IATA Urges Pakistan to Release $411 Million in Blocked Airline Funds

IATA Urges Pakistan to Release $411 Million in Blocked Airline Funds

The International Air Transport Association (IATA) has reported a 28 percent decrease in the amount of airline funds blocked from repatriation by governments with total blocked funds at the end of April at approximately $1.8 billion, a reduction of $708 million since December 2023.

The association said that eight countries account for 87 percent of the total blocked funds, amounting to $1.6 billion with funds blocked by Pakistan standing at $411 million followed by Bangladesh at $320 million.

IATA reiterated the call for governments to remove all barriers to airlines repatriating their revenues from ticket sales and other activities in accordance with international agreements and treaty obligations.

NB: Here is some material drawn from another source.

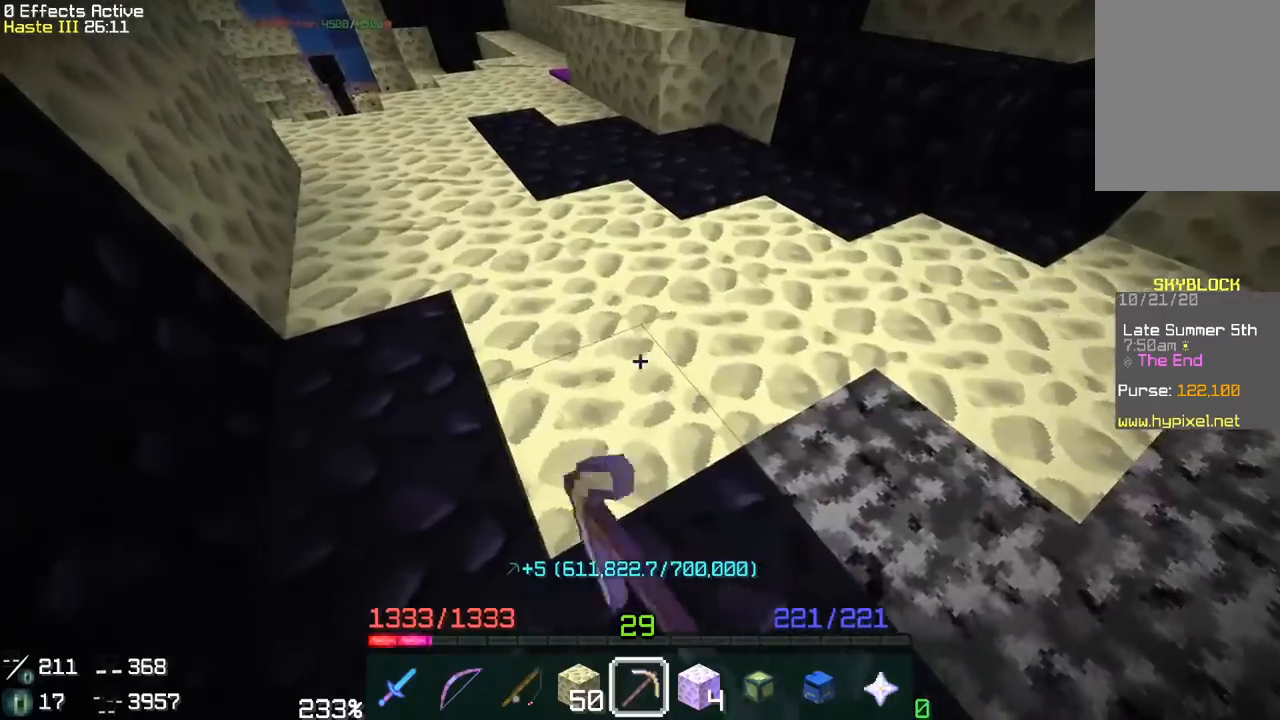
{"keys": [], "mouse": ["left"], "events": [[100, "a", "down"], [183, "w", "down"], [400, "a", "up"], [400, "w", "up"]]}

“The reduction in blocked funds is a positive development. The remaining $1.8 billion, however, is significant and must be urgently addressed. The efficient repatriation of airline revenues is guaranteed in bilateral agreements. Even more importantly, it is a pre-requisite for airlines—who operate on thin margins—to be able to provide economically critical connectivity. No business can operate long-term without access to rightfully earned revenues,” said Willie Walsh, IATA’s Director General.

The main driver of the reduction was a significant clearance of funds blocked in Nigeria. Egypt also approved the clearance of its significant accumulation of blocked funds. However, in both cases, airlines were adversely affected by the devaluation of the Egyptian Pound and the Nigerian Naira.

The situation has become severe in Pakistan and Bangladesh with airlines unable to repatriate $731 million of revenues earned in these markets.

“Pakistan and Bangladesh must release the $731 million in blocked funds immediately to ensure airlines can continue providing essential air connectivity. In Bangladesh, the solution is in the hands of the Central Bank, which must prioritize aviation’s access to foreign exchange in line with international treaty obligations. The solution in Pakistan is finding efficient alternatives to the system of audit and tax exemption certificates, which cause long processing delays,” said Walsh.